2. The data transmission apparatus according to claim 1, wherein the vision processor includes:

a camera unit for collecting image data captured through the camera;

an input image preprocessor for performing an image preprocess on the collected image data from the camera through predetermined image processing schemes;

an image postprocessor for creating a depth map by performing depth computation and depth extraction on the preprocessed image data, discriminating objects based on the created depth map, and extracting a horizontal and vertical size of a region including the discriminated objects and distance information from the robot terminal to a corresponding object; and

an image output selector for determining image data of objects necessary at the robot server using information objected from the image postprocessor, sustaining image data about the determined objects, removing or simplifying image data of remained unnecessary objects, compressing the simplified image data, and outputting the compressed image data.

3. The data transmission apparatus according to claim 2, wherein the camera unit has a stereo camera having a left and right camera, which captures overlapped images for the same object using the left and right camera.

4. The data transmission apparatus according to claim 3, wherein the input image preprocessor performs an image preprocess on images captured from the stereo camera of the camera unit and outputs the preprocessed image data.

5. The data transmission apparatus according to claim 4, wherein the vision processor further includes a stereo matching unit for finding a stereo matching region where images outputted from the input image preprocessor are correspondence one another, calculating a disparity map for the stereo matched object, and outputting the disparity map.

6. The data transmission apparatus according to claim 4, wherein the image processing scheme of the image preprocess includes at least one of calibration, scale down filtering, rectification, and brightness control.

7. A method of transmitting data in an intelligent service robot system comprising:

obtaining image data through left and right cameras of a stereo camera;

extracting information about target objects included in the image data by performing a stereo vision process on the image data obtained through the left and right cameras;

determining whether target objects to track are present in the stereo vision processed image data or not;

setting objects corresponding to the target objects as an active region if the target objects are present in the stereo vision processed image data;

matching a coordinate of a camera image with a result of stereo matching on the active region;

changing image values of regions in the stereo vision processed image except the active region to meaningless data; and

compressing entire image including the change image values and transmitting the compressed image to a robot server.

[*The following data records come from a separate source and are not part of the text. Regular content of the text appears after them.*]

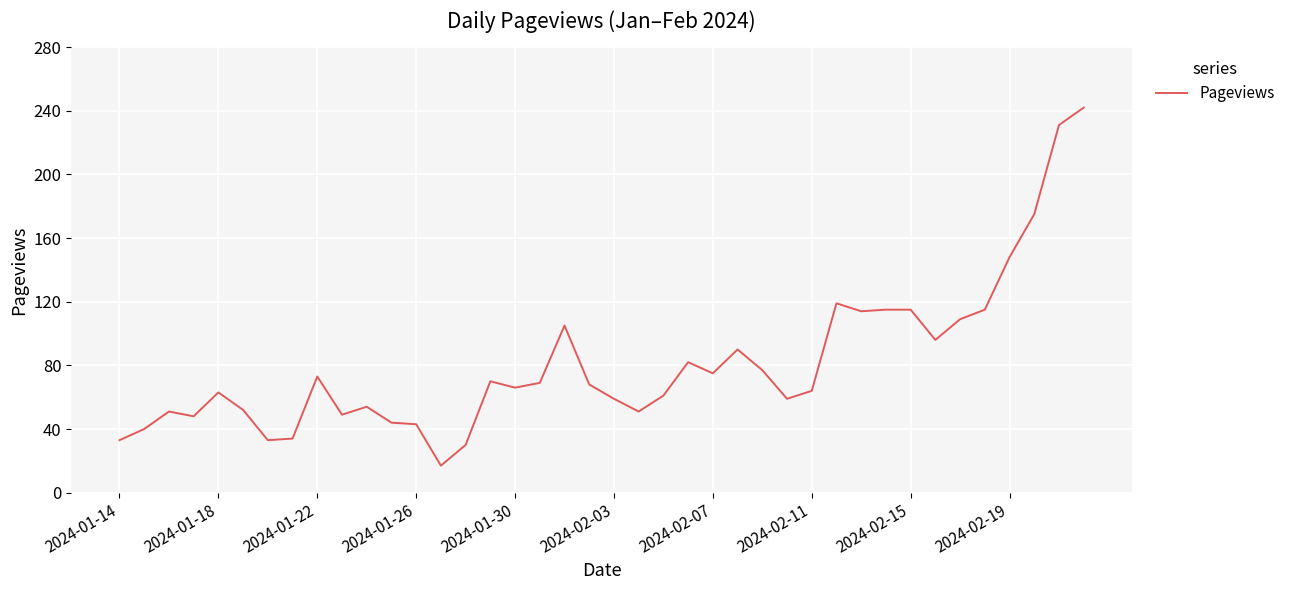

What is the minimum value shown in the chart?

17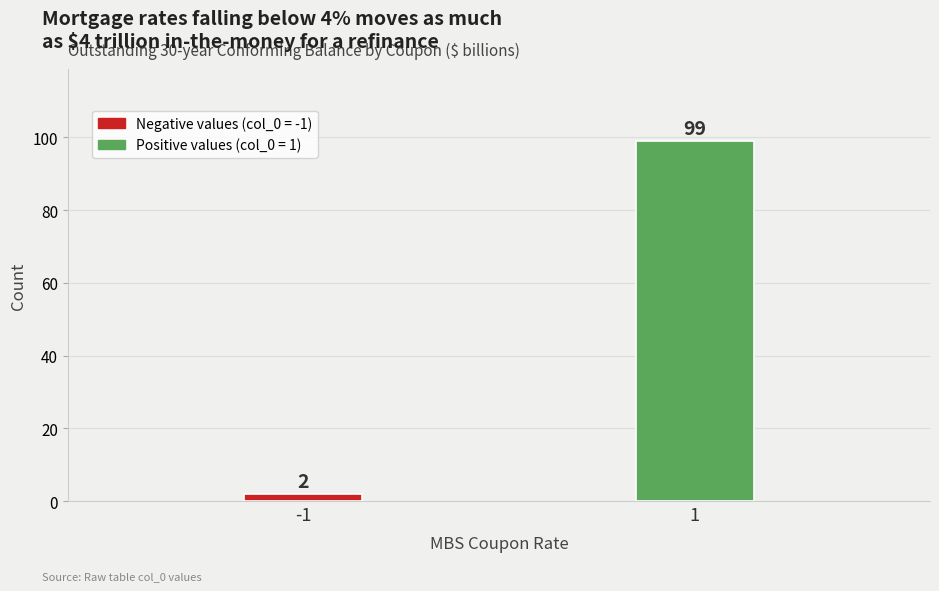

Reading left to right, list all the values displayed in this chart.

2	99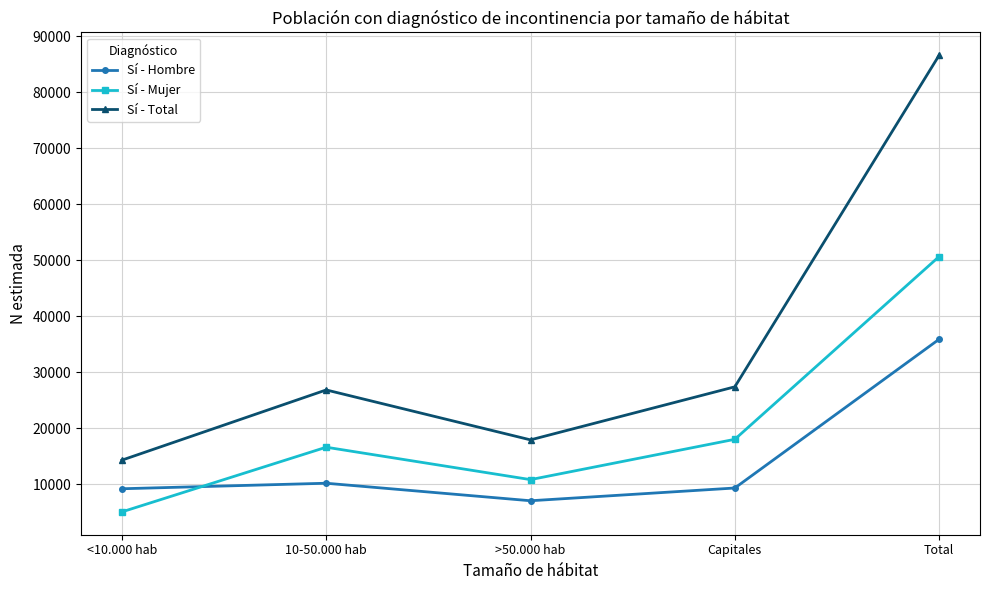

What is the spread (max minus min) of values at 10-50.000 hab?

16652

8. The method according to claim 7, wherein an image value of the meaningless data is one of block (0) and white (255).

9. The method according to claim 7, further comprising setting an image of objects without background among the image data as an active region if no object to track is present in the step of determining.

10. The method according to claim 7, wherein the stereo vision process includes an image preprocess, a stereo matching process, and an image postprocess.

11. The method according to claim 10, wherein the image processing scheme of the image preprocess includes at least one of calibration, scale down filtering, rectification, and brightness control.